Polska Dziennik Zachodni 28.04.2010
Zapowiedź zmian w Karcie nauczyciela oraz powołanie w marcu przez Ministerstwo Edukacji Narodowej specjalnego zespołu opiniodawczo-doradczego ds. statusu zawodowego nauczycieli zmobilizowało związki zawodowe do działania.
We wszystkich szkołach rozpoczęło się referendum w tej sprawie. Nauczyciele muszą odpowiedzieć na jedno pytanie: czy chcą, aby Karta - tak jak dziś określała na szczeblu centralnym: warunki, czas pracy i wynagrodzenie, formę zatrudnienia, uprawnienia socjalne. Innymi słowy, czy są za utrzymaniem dotychczasowych zasad wynagradzania i awansu zawodowego.
- Pojawiają się rozmaite propozycje zmian w Karcie nauczyciela, a nawet jej likwidacji. Nie możemy się na to zgodzić. Proponuje się na przykład, aby pensum, czyli liczbę godzin lekcyjnych, ustalać w zależności od przedmiotu. Inna dotyczy zarobków, które miałyby być ustalane na poziomie samorządów. Uważamy, że w czasie niżu demograficznego oraz wprowadzenia nowej podstawy programowej takie działania doprowadzą do lawinowych zwolnień w szkołach - mówi Kazimierz Piekarz, prezes okręgu śląskiego Związku Nauczycielstwa Polskiego.
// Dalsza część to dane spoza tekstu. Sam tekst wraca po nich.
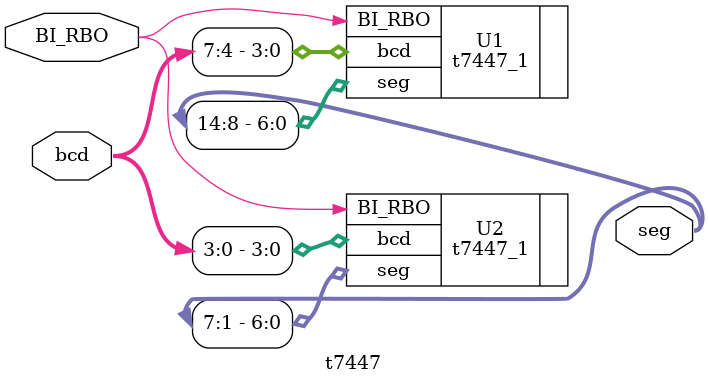
<source format=v>
module t7447 ( bcd, seg, BI_RBO);
input BI_RBO;
input [7:0] bcd;
output [14:1] seg; 


t7447_1 U1 ( .bcd(bcd[7:4]),.seg(seg[14:8]),.BI_RBO(BI_RBO));
t7447_1 U2 ( .bcd(bcd[3:0]),.seg(seg[7:1]),.BI_RBO(BI_RBO));

endmodule

</source>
W MEN uważają, że Karta nauczyciela jest przestarzała i niezrozumiała. Wyliczono, że od 1982 roku, czyli z chwilą jej uchwalenia dokonano już ok. 60 nowelizacji, w tym pięć razy po orzeczeniach Trybunału Konstytucyjnego w związku z niezgodnością jej przepisów z konstytucją. W 2007 roku zmieniano ją sześć razy, w 2008 trzy, a w 2009 pięć.
Zapowiada się ostra walka o przywileje. Nieprzejednane stanowisko utrzymuje centrala związkowa ZNP. Ich zdaniem utrzymanie Karty to być albo nie być dla zawodu nauczyciela. Są przekonani, że wyniki referendum będą takie, jakich oczekują.
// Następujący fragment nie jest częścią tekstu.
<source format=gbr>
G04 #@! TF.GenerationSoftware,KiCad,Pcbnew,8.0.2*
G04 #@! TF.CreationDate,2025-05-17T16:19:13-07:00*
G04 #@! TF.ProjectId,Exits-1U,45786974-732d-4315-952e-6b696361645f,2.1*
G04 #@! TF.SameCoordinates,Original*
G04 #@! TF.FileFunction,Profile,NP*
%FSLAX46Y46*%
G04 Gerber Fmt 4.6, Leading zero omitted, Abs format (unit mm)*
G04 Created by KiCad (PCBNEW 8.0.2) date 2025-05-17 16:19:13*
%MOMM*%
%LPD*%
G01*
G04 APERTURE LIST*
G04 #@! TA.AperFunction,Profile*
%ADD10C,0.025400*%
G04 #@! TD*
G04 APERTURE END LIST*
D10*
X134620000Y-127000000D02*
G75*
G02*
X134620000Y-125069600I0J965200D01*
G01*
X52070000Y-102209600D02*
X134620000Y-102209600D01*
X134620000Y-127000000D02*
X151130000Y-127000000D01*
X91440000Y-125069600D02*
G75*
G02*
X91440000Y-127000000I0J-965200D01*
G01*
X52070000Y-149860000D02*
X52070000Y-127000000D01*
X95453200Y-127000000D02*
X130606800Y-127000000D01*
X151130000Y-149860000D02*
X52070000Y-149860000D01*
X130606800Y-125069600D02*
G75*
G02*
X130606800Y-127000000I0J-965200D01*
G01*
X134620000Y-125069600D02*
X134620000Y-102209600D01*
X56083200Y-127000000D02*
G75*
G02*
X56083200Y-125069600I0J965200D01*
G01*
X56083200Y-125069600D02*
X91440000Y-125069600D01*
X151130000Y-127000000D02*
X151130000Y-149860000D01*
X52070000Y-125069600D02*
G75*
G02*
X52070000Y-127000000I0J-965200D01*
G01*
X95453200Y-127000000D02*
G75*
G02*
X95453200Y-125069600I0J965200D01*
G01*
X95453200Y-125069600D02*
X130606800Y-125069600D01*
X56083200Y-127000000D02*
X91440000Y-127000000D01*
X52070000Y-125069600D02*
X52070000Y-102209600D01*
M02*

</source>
- Swojej decyzji nie zmienimy. Wyniki referendum przedstawimy podczas kolejnego spotkania w ministerstwie. Przekażemy ministerstwu oczekiwania nauczycieli - tłumaczy Magdalena Kaszulanis z ZNP w Warszawie.
- Wszystkim przeszkadza, że nauczyciele mają 18-godzinne pensum. A przecież praca nauczyciela nie ogranicza się do prowadzenia lekcji. Musi chociażby sprawdzić klasówki oraz przygotować się do lekcji. O tym się zapomina - komentuje nastroje społeczne Piekarz.
Sondowanie opinii nauczycielskich na temat najważniejszej dla nich ustawy potrwa do 20 maja.